独居老人・老老夫婦は年々、着実に増加している(図1)。そのため、急性期病院・回復期リハビリテーション病院・老人保健施設から、自宅へ戻ることが困難なケースは年々増加している。

毎月15万円~20万円程度の費用を負担できる人は、サービス付き高齢者向け住宅や有料老人ホームに退院することができる。しかし、費用を負担できない人はやむなく自宅に帰らざるえない状況になっている。増加する独居老人と老老夫婦の世帯の中には、一定率で低所得者層が存在する。また、今後、高齢者の貧困層は激増すると予想されている。

現在、急性期病院・回復期リハビリテーション病院・老人保健施設の在宅復帰率の計算対象として、自宅だけではなく有料老人ホーム、グループホーム、サービス付き高齢者向け住宅が含まれている。しかし、自宅と有料老人ホーム、グループホーム、サービス付き高齢者向け住宅では、生活の状況は全く違う。

有料老人ホームなどの居住系住宅は、施設内にスタッフが常駐していることや、訪問介護ステーションなどが併設している。そのため、介護や生活支援のサービスを適宜受けることが可能である。しかし、自宅ではそのような環境がないために、生活を継続していくためには、家族や親類といった関係者の協力が不可欠となる。

本来、ご自宅で生活することはQOLの観点や本人の希望を考えると望ましい一面があるが、家族や親類の協力がなければ、ご自宅での生活が悲惨な状況となりかねない。

つまり、ご自宅で生活をすることになった場合、ADL動作や認知症などの心身機能が改善していたとしても、家族や親戚の協力が得られない場合、ご自宅への復帰や質の高い生活を送ることが困難となる可能性が高い。

現在、7:1急性病院、回復期リハビリテーション病棟、老人保健施設は、施設基準や加算取得のために在宅復帰の取り組みが求められている。医療モデルで考えた場合、在宅復帰のアプローチには病状の改善、ADL動作の改善、認知症の緩和などを目的とした治療や指導などが行われる。しかし、今後、独居老人、老老夫婦や貧困層の増加すると、心身機機能が改善しても、ご自宅に復帰できない事例が増加してく。
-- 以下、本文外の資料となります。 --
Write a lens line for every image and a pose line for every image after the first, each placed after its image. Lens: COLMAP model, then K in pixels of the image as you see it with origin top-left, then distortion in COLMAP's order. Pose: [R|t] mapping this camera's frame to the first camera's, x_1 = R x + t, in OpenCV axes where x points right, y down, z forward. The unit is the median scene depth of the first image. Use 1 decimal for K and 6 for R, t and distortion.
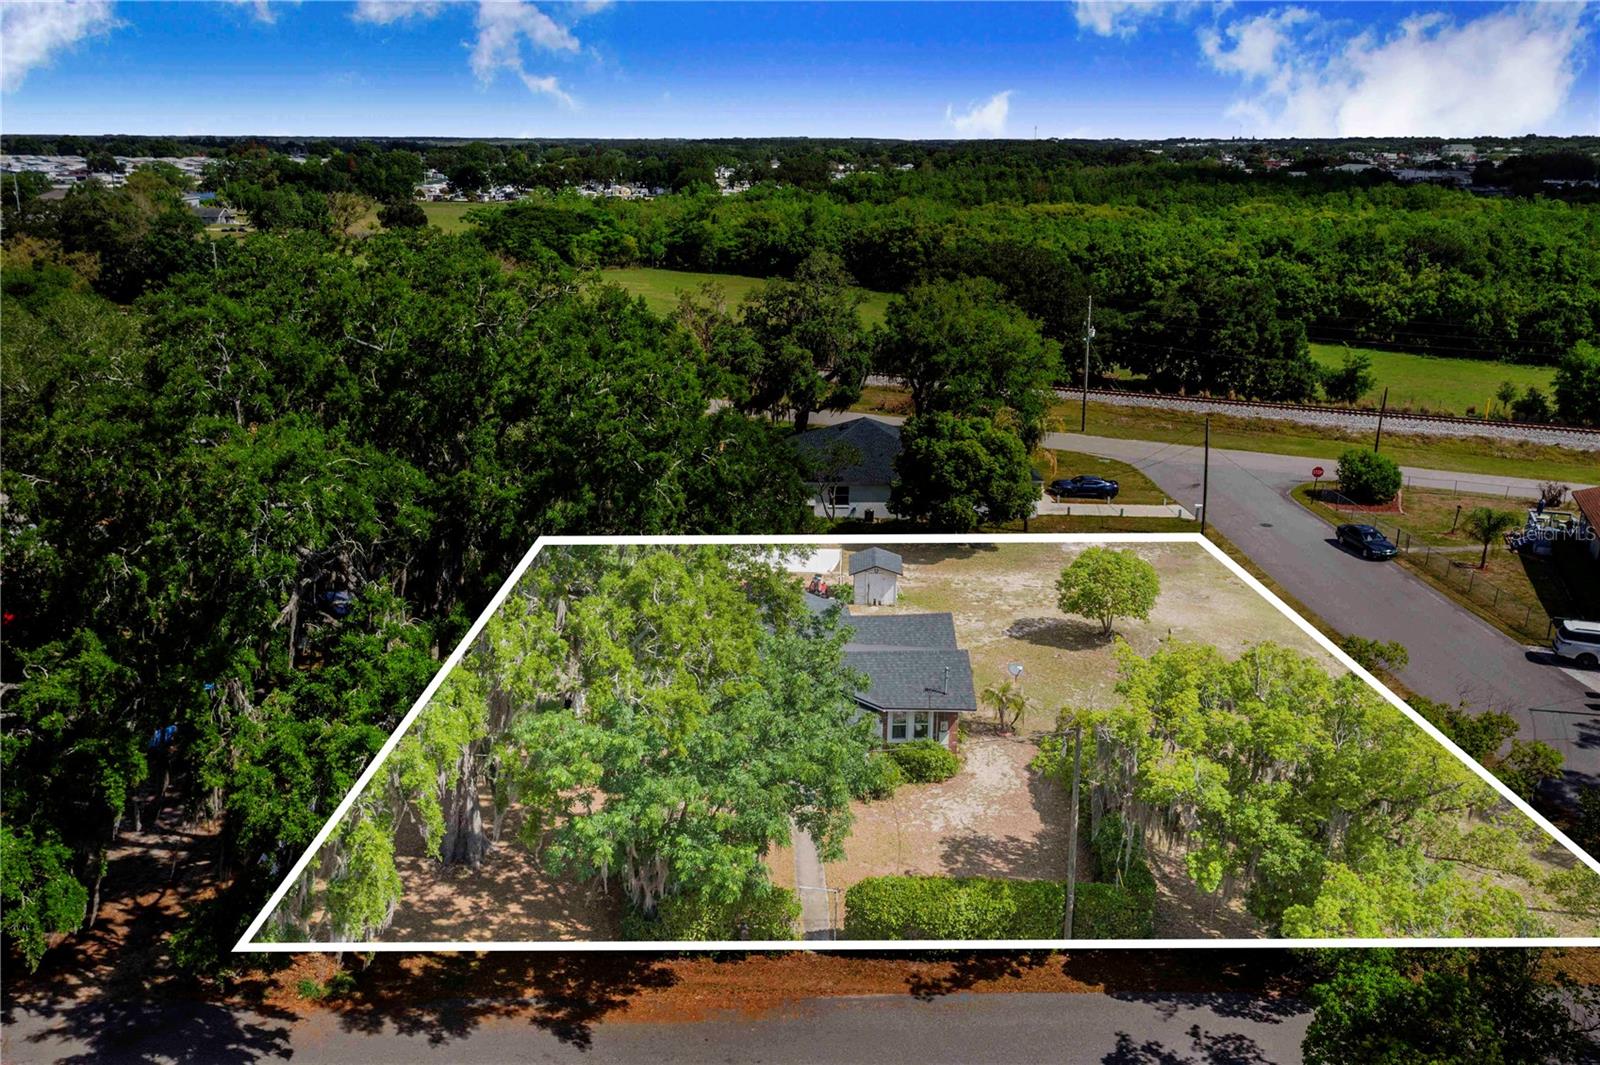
lens RADIAL K [[1288.7, 0, 799.9], [0, 1288.7, 531.4], [0, 0, 1]] dist [0.002171, -0.000731]
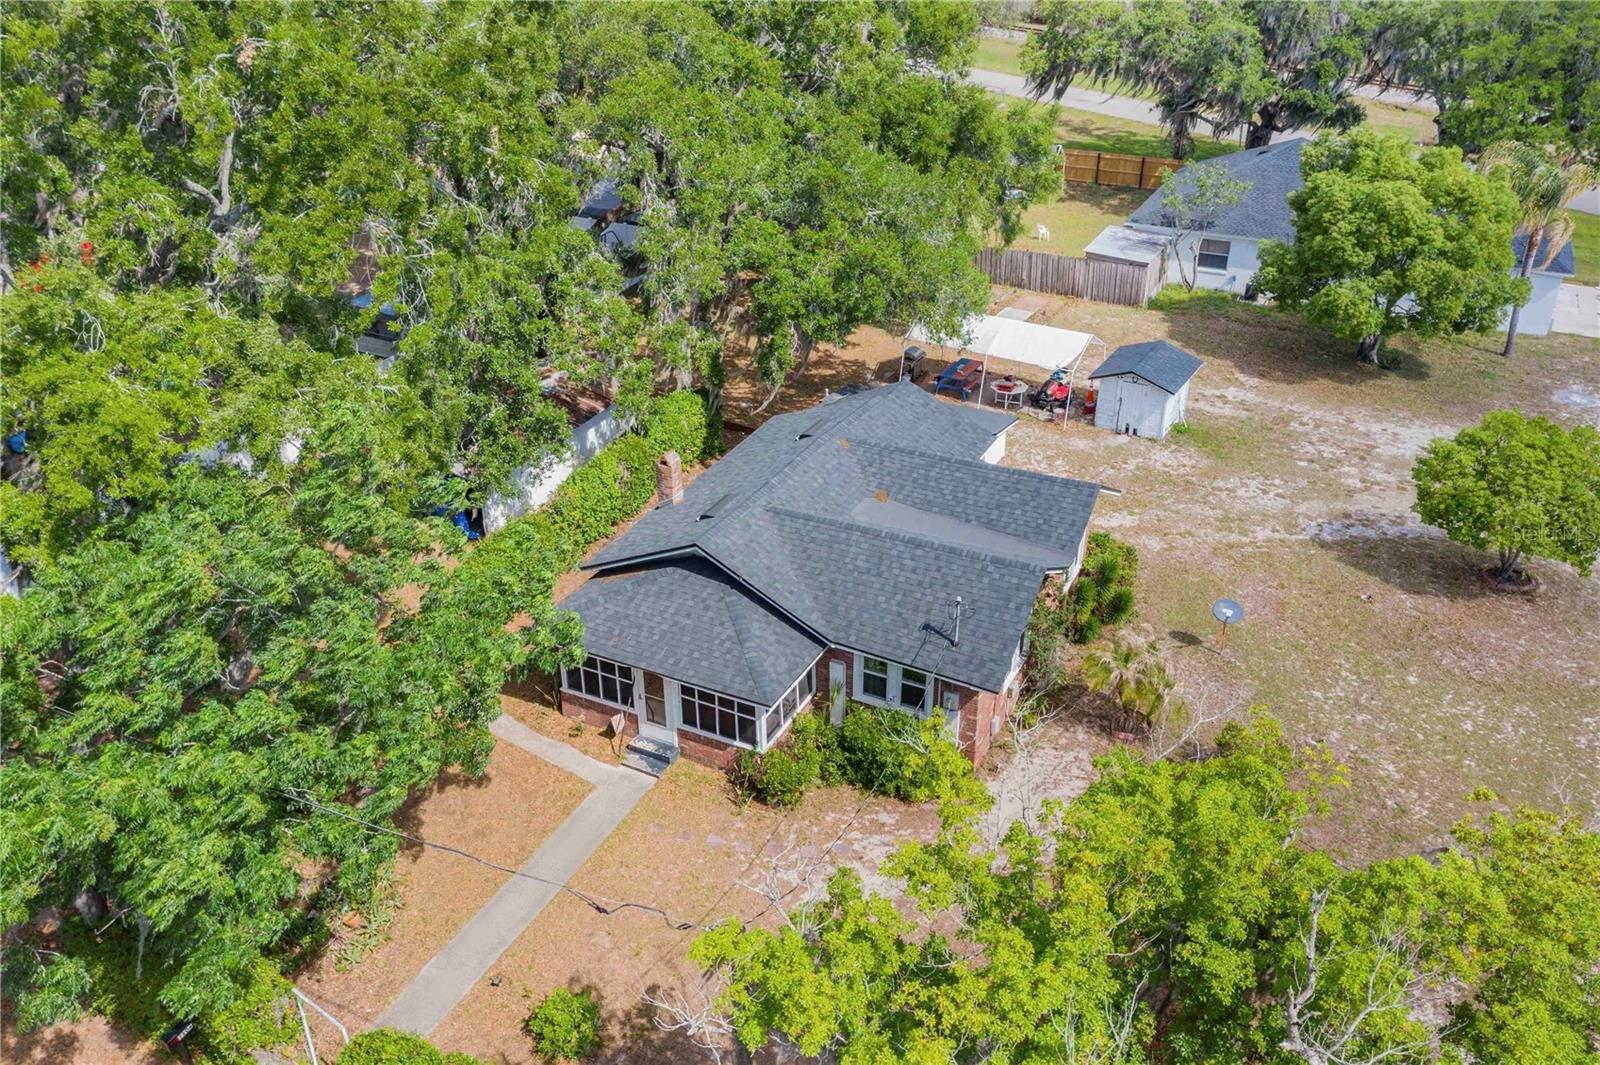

在宅復帰率は病院や老健にとって、施設基準を維持や地域貢献のために、死守すべき指数である。したがって、心身機能の改善への取り組みだけでなく、家族や親戚の協力体制やケアが継続的に提供できる連携体制の構築能力が、今後より必要となっていく。

急性期病院や老人保健施設から、自宅復帰が困難となり、在院、在所期間が延長している症例が増えていることや、ご自宅に帰ったものの、ケアが不十分となり、すぐに肺炎、転倒などを生じ、再入院になるケースが増えている。

在宅復帰の中でも、「自宅復帰は特別な意味を持つこと」、そして、「心身機能のリハビリテーションや医療的対応のみではご自宅に復帰するには不十分」であること認識し、患者、利用者を取り巻く環境をマネジメントする能力が必要であることを強く自覚した経営や運営が求められる。